There’s no way something like this is just going to evolve on some distant planet, ready and waiting for the first unwitting human who crosses its path. It would have to be deliberately genetically engineered.

But who on Earth would do such a thing? All this incredible effort only results in killing a few humans who happen to be stumbling around a jungle, an effect that could be much more straightforwardly achieved with a few claymore mines.

It would have to be done by some hostile intelligence, of prodigious scientific achievement with a penchant for grandiose, overly-complex schemes and a fanatical hatred of human beings. An alien race capable of conquering the Universe, and yet regularly brought low by an eccentric old man in a travelling phone box. The answer, surely, is staring us in the face.

The Varga plants were created by the Daleks.

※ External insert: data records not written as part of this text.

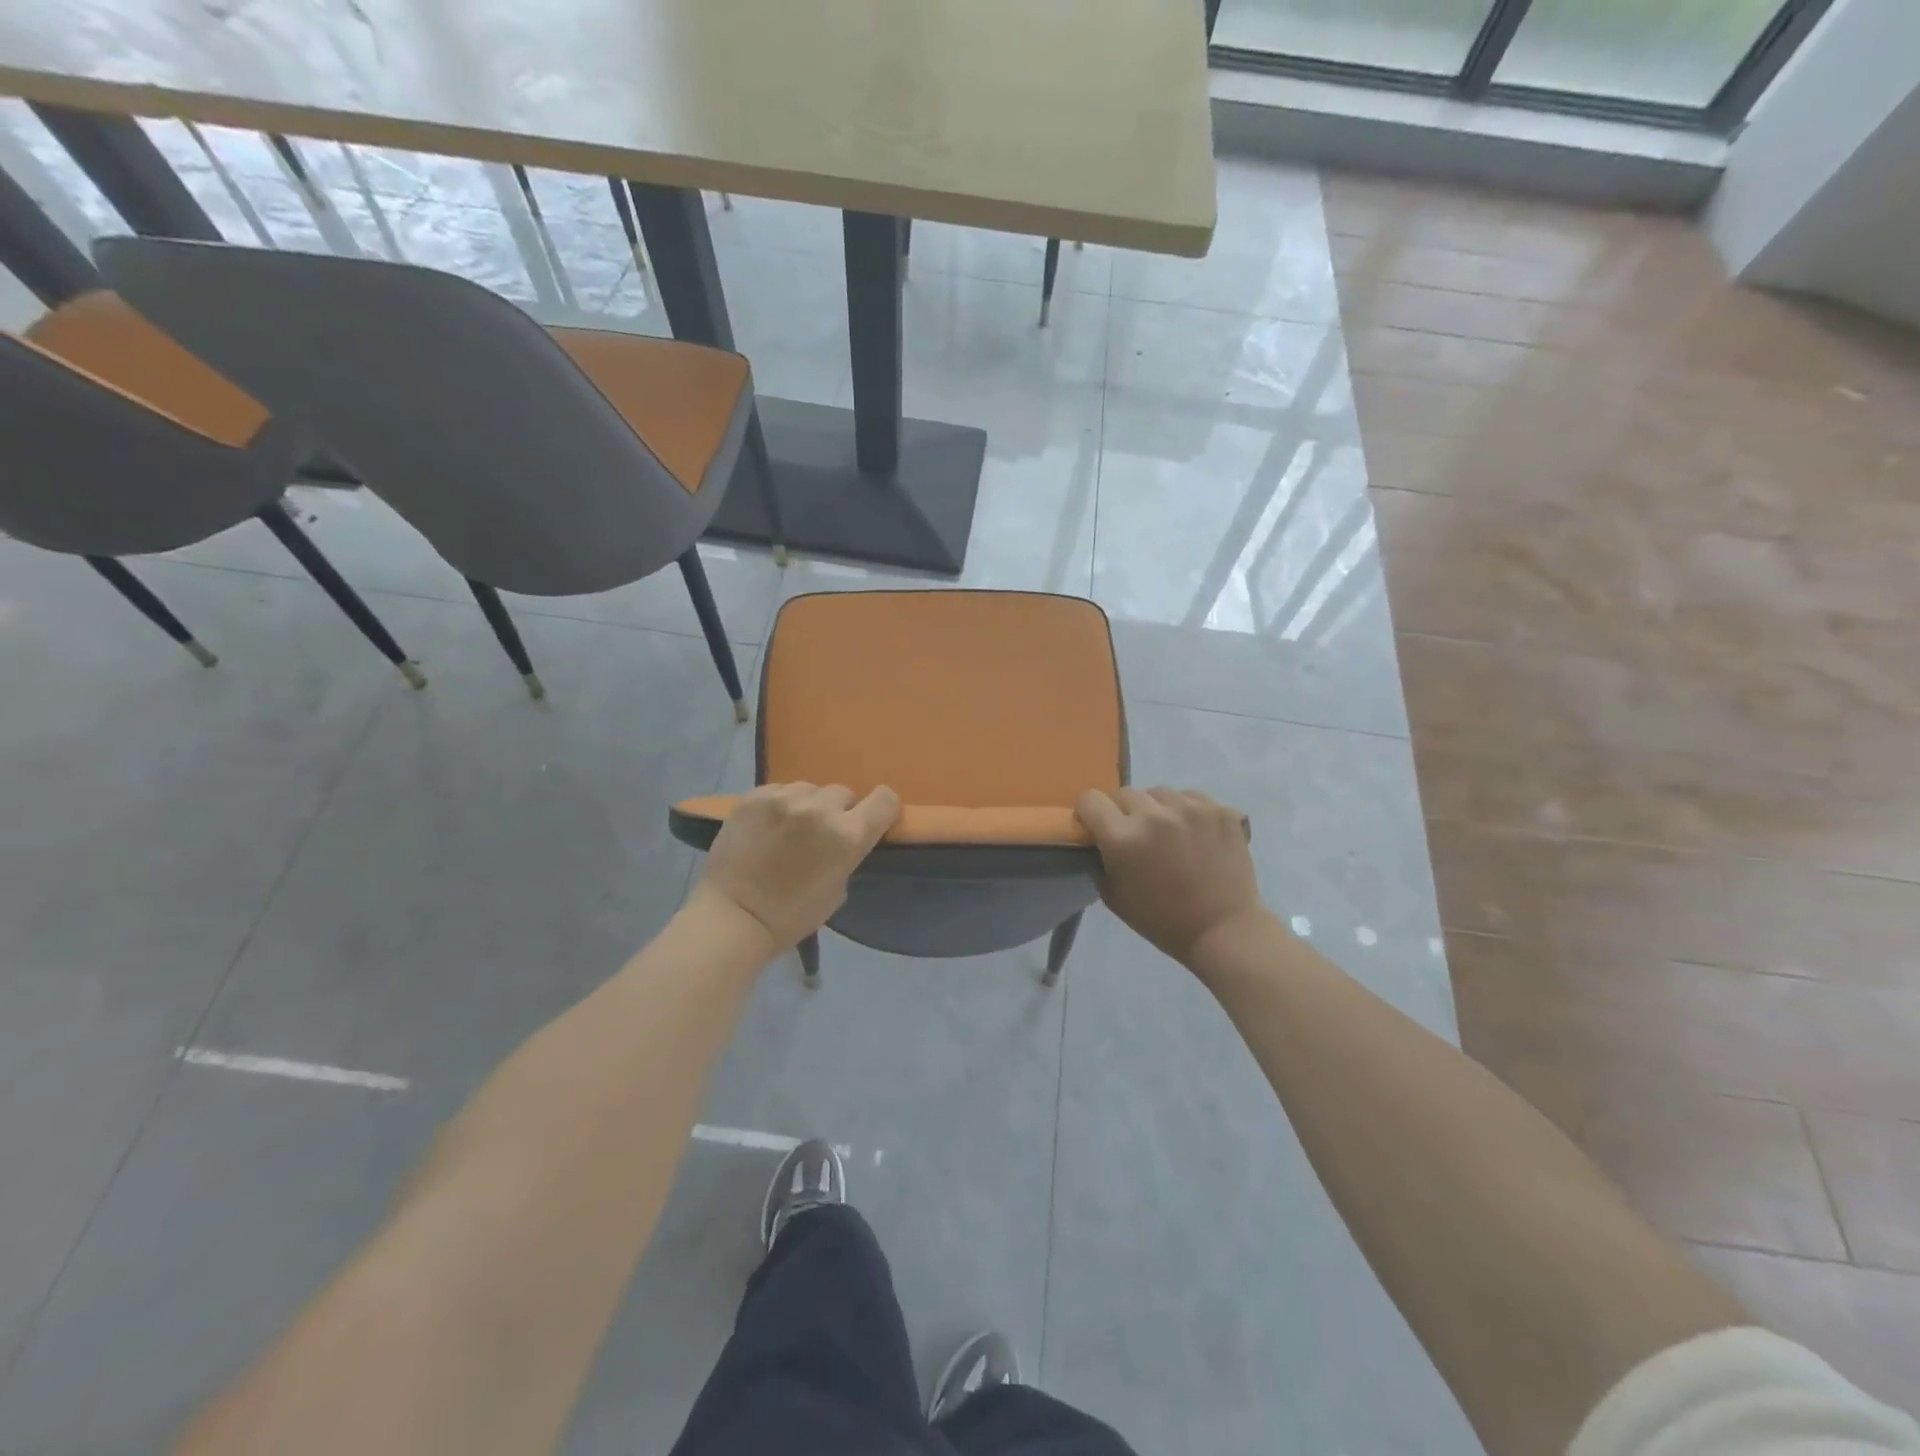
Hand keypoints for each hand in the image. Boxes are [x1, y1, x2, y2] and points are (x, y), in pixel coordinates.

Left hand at [695, 782, 900, 952]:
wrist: (732, 917)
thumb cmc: (791, 916)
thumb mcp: (838, 889)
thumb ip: (847, 853)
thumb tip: (844, 836)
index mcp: (847, 835)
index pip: (884, 800)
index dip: (881, 809)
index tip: (871, 820)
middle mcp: (819, 809)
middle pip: (843, 793)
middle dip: (838, 811)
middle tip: (821, 834)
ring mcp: (783, 798)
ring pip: (810, 789)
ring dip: (807, 805)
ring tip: (790, 829)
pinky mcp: (754, 796)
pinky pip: (779, 790)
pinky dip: (779, 805)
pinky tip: (767, 826)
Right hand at [1074, 787, 1265, 966]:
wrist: (1223, 930)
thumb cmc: (1161, 920)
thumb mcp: (1113, 895)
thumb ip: (1099, 858)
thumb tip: (1097, 837)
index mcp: (1123, 837)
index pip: (1090, 800)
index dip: (1089, 813)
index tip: (1096, 826)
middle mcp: (1155, 814)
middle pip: (1125, 793)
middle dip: (1123, 812)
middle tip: (1135, 835)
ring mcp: (1191, 809)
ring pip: (1159, 793)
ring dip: (1157, 809)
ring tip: (1169, 834)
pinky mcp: (1221, 810)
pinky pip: (1192, 798)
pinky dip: (1188, 811)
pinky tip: (1195, 834)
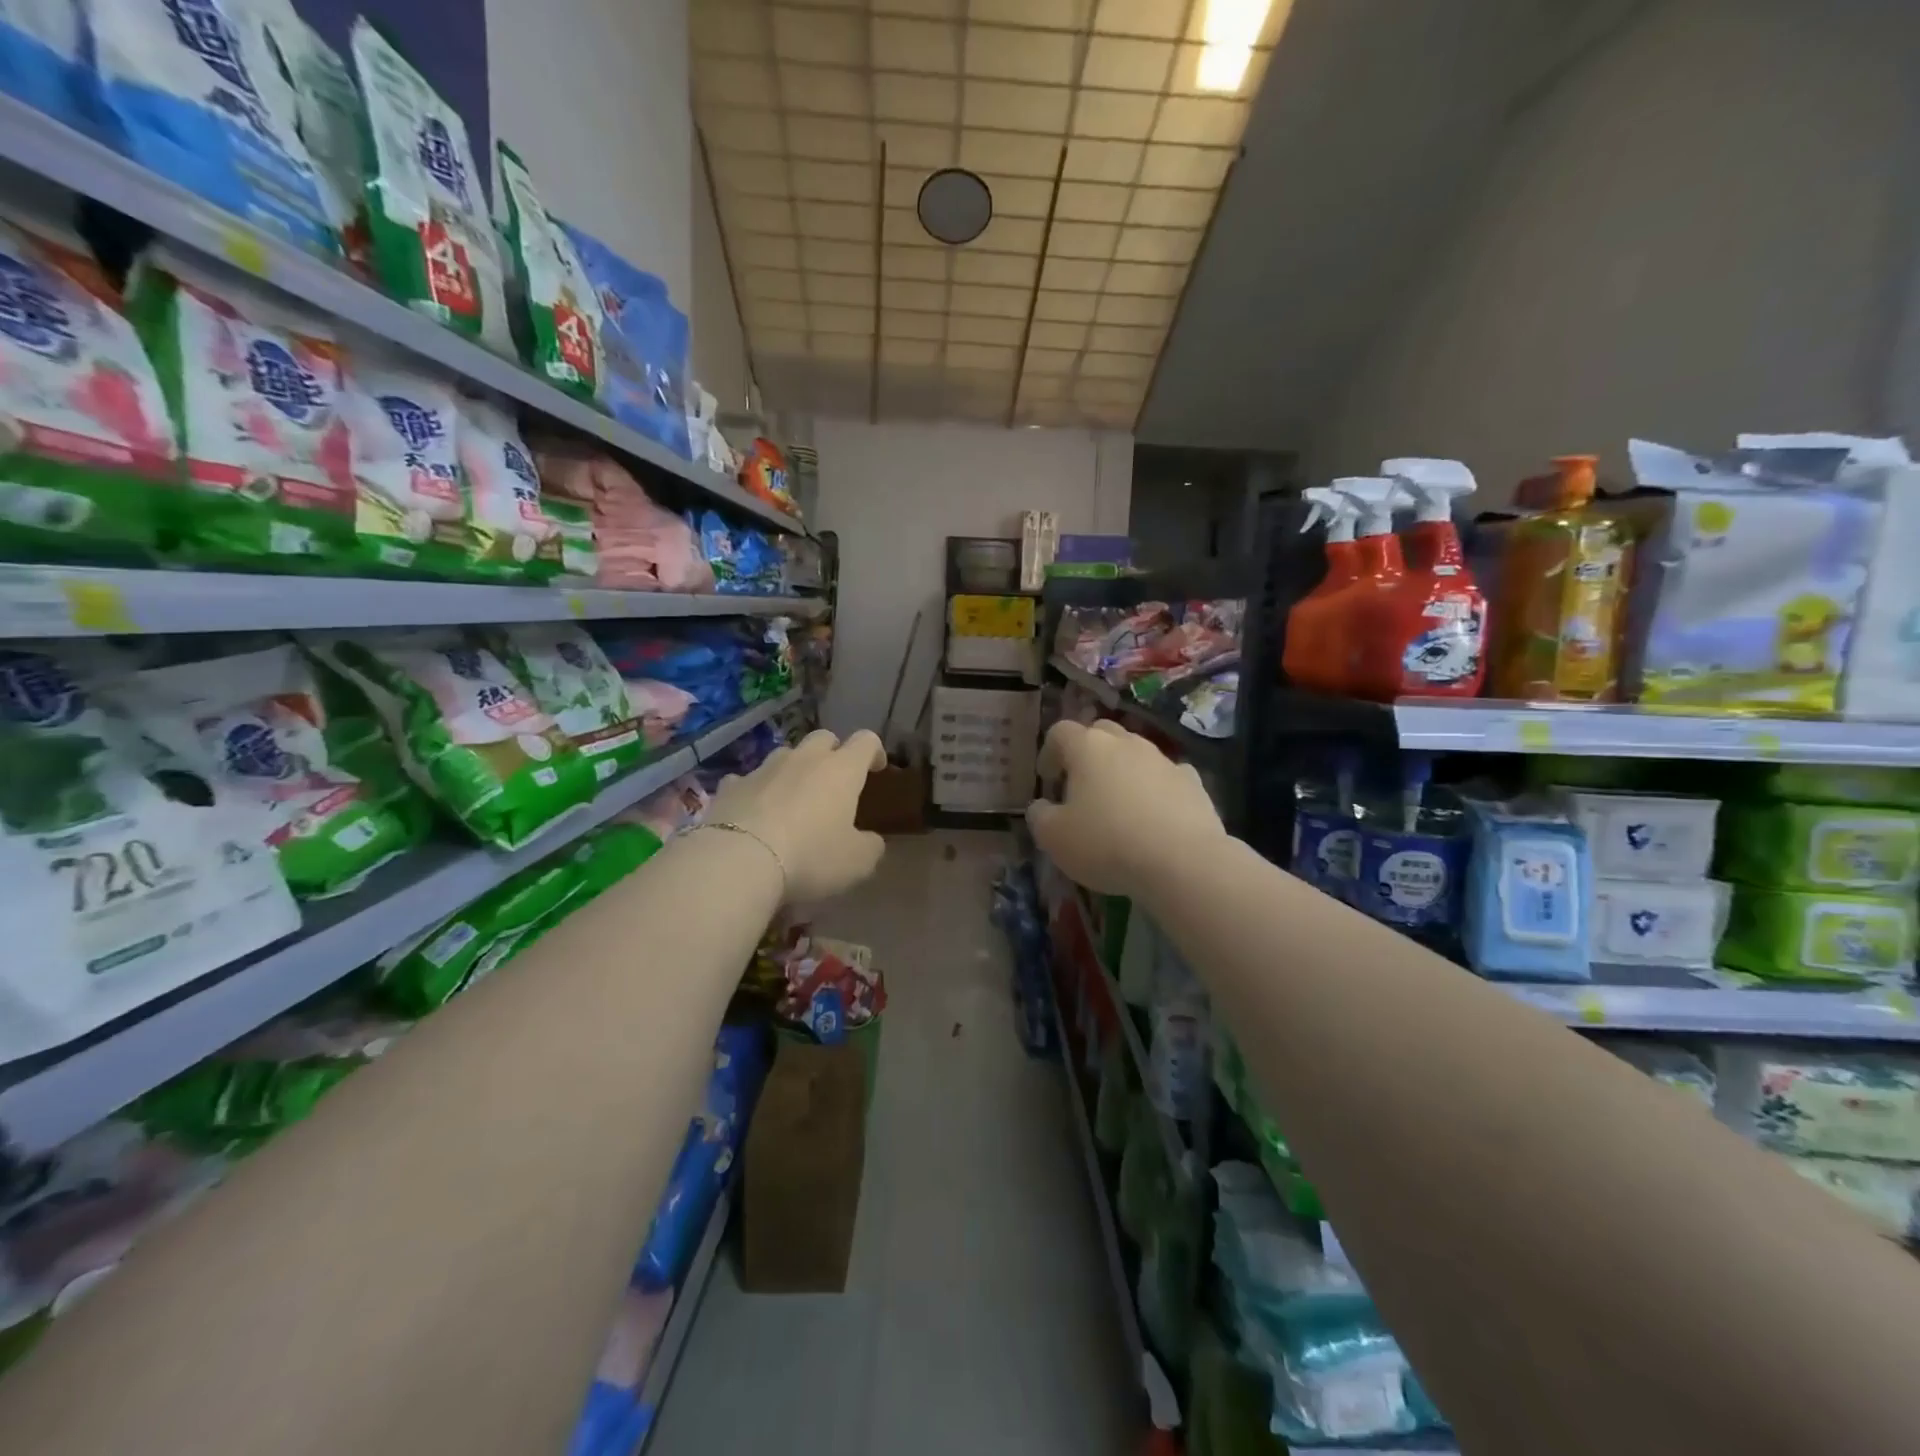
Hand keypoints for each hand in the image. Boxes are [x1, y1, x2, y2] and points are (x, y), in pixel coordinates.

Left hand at [707, 728, 887, 902]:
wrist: (739, 861)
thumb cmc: (810, 856)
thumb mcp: (857, 862)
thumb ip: (870, 847)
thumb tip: (871, 840)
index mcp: (841, 770)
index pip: (866, 742)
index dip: (874, 752)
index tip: (876, 768)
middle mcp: (804, 759)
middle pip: (823, 738)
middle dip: (833, 752)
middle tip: (835, 780)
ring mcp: (763, 769)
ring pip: (785, 755)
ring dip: (793, 769)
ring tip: (793, 797)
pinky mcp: (730, 786)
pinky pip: (747, 780)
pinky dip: (755, 790)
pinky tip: (753, 810)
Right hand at [1026, 720, 1224, 896]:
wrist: (1182, 861)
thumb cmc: (1107, 844)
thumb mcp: (1054, 838)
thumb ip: (1040, 816)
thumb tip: (1041, 806)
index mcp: (1088, 748)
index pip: (1060, 731)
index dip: (1049, 752)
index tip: (1048, 779)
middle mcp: (1126, 743)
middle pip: (1101, 732)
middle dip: (1087, 752)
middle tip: (1081, 784)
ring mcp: (1163, 760)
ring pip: (1136, 752)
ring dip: (1122, 769)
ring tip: (1118, 803)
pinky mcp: (1193, 782)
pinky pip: (1166, 776)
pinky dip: (1156, 787)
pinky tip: (1155, 813)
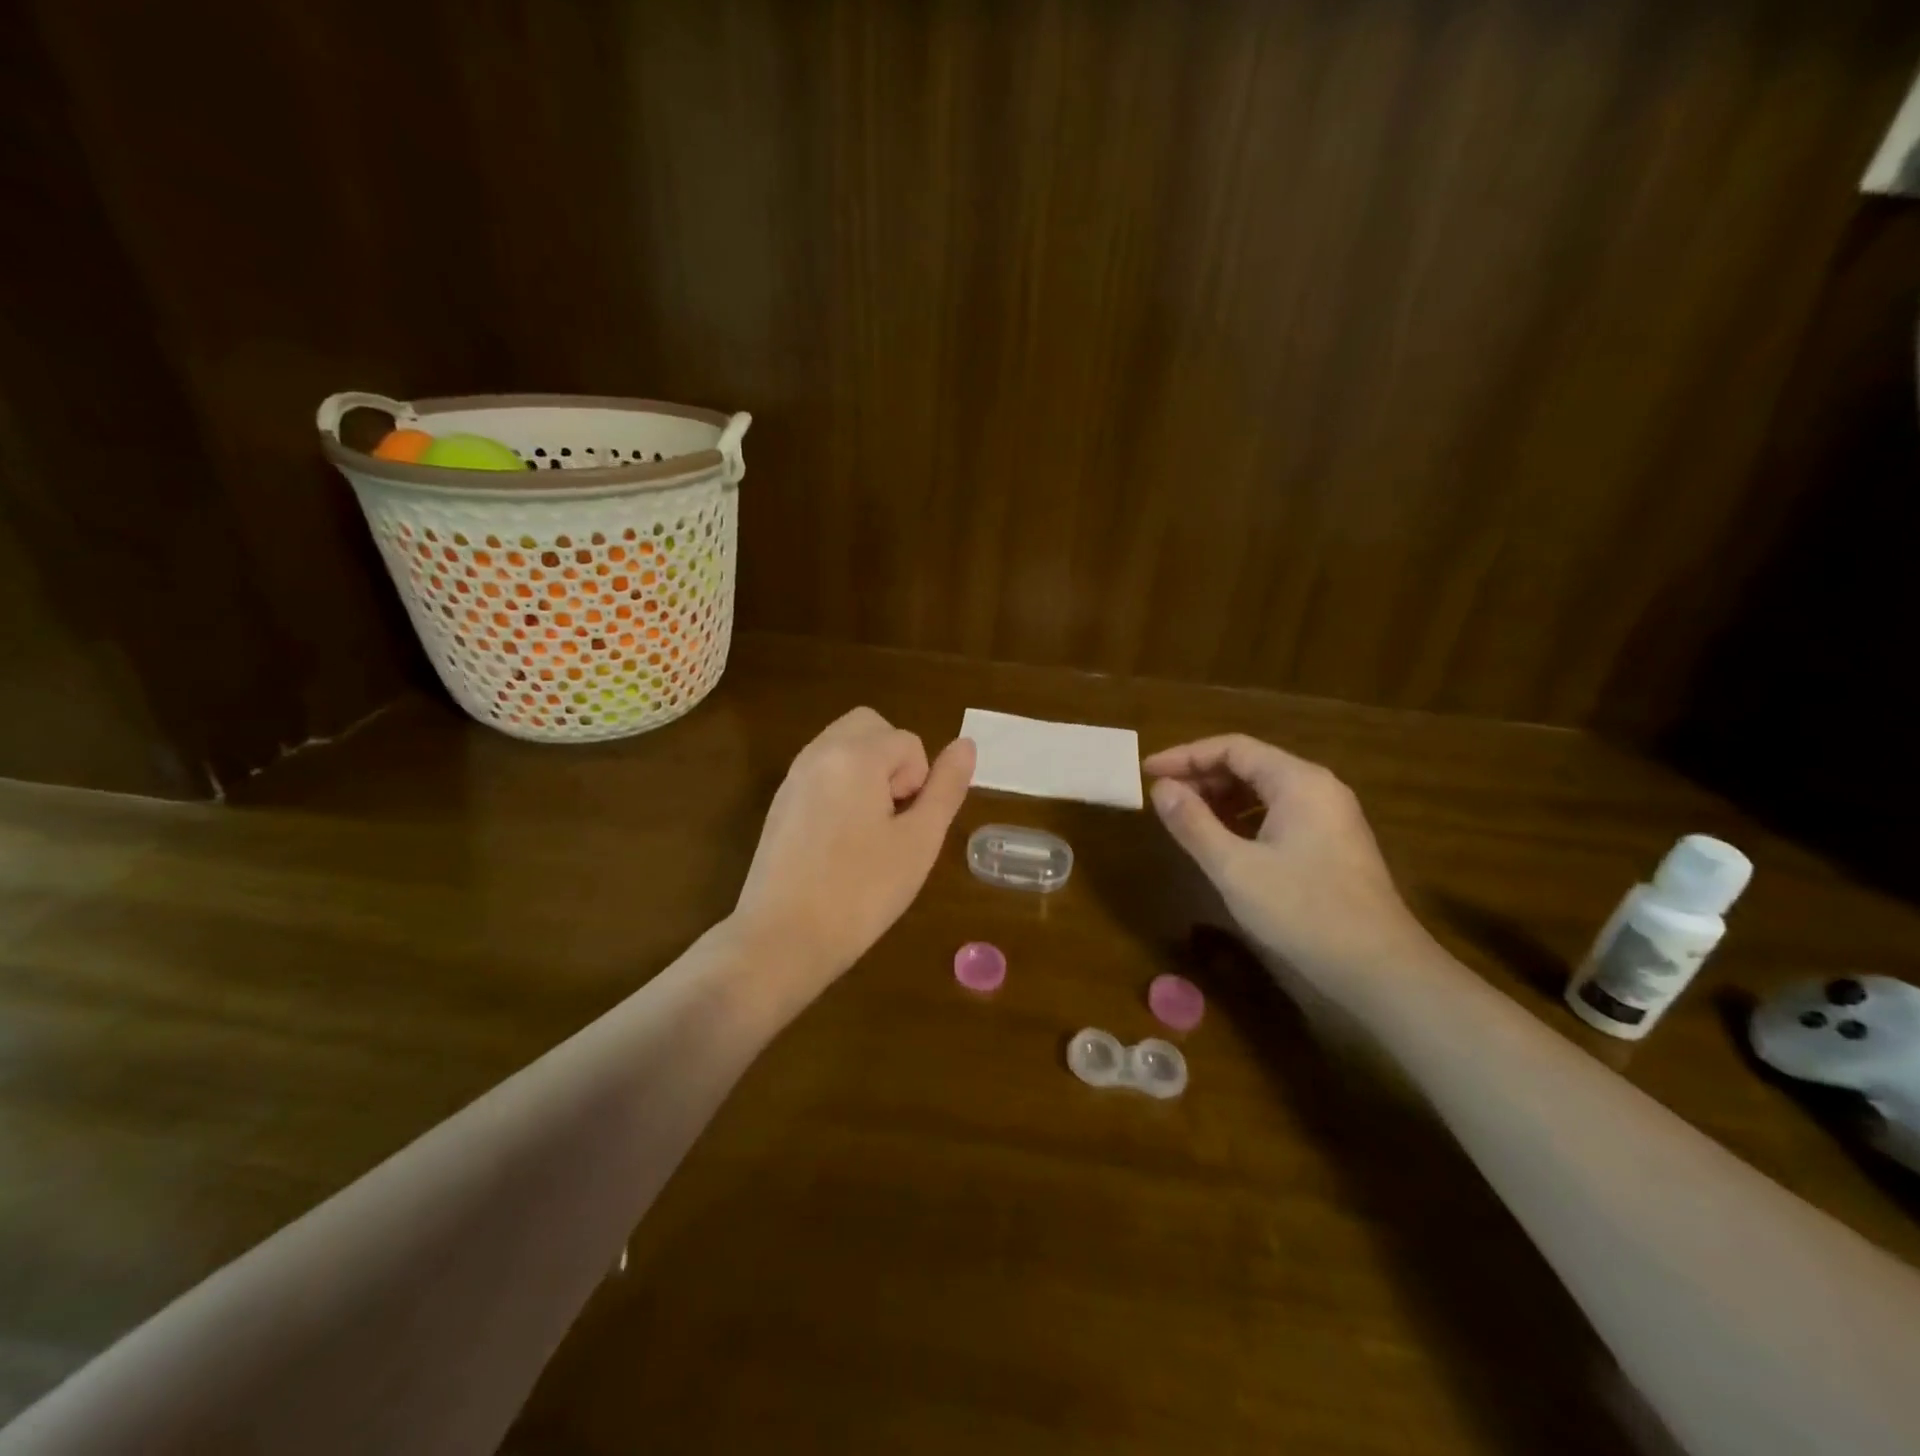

3 thoughts on “Mission to the Unknown

  1. Don’t viruses do this kind of dna hijacking fairly regularly? Maybe a varga looks like a plant/animal, but maybe it’s fundamentally a virus. Thing. An organized colony of virus, maybe.

    • It’s not the same thing. Some viruses do hijack elements of the DNA replication system in order to make copies of themselves, but that doesn’t change the DNA of the organism itself. What the Varga plants are doing is something much more fundamental and complex.

  2. True for you, but if I was going to create a species that rewrites the DNA of other species, I’d still start with a virus.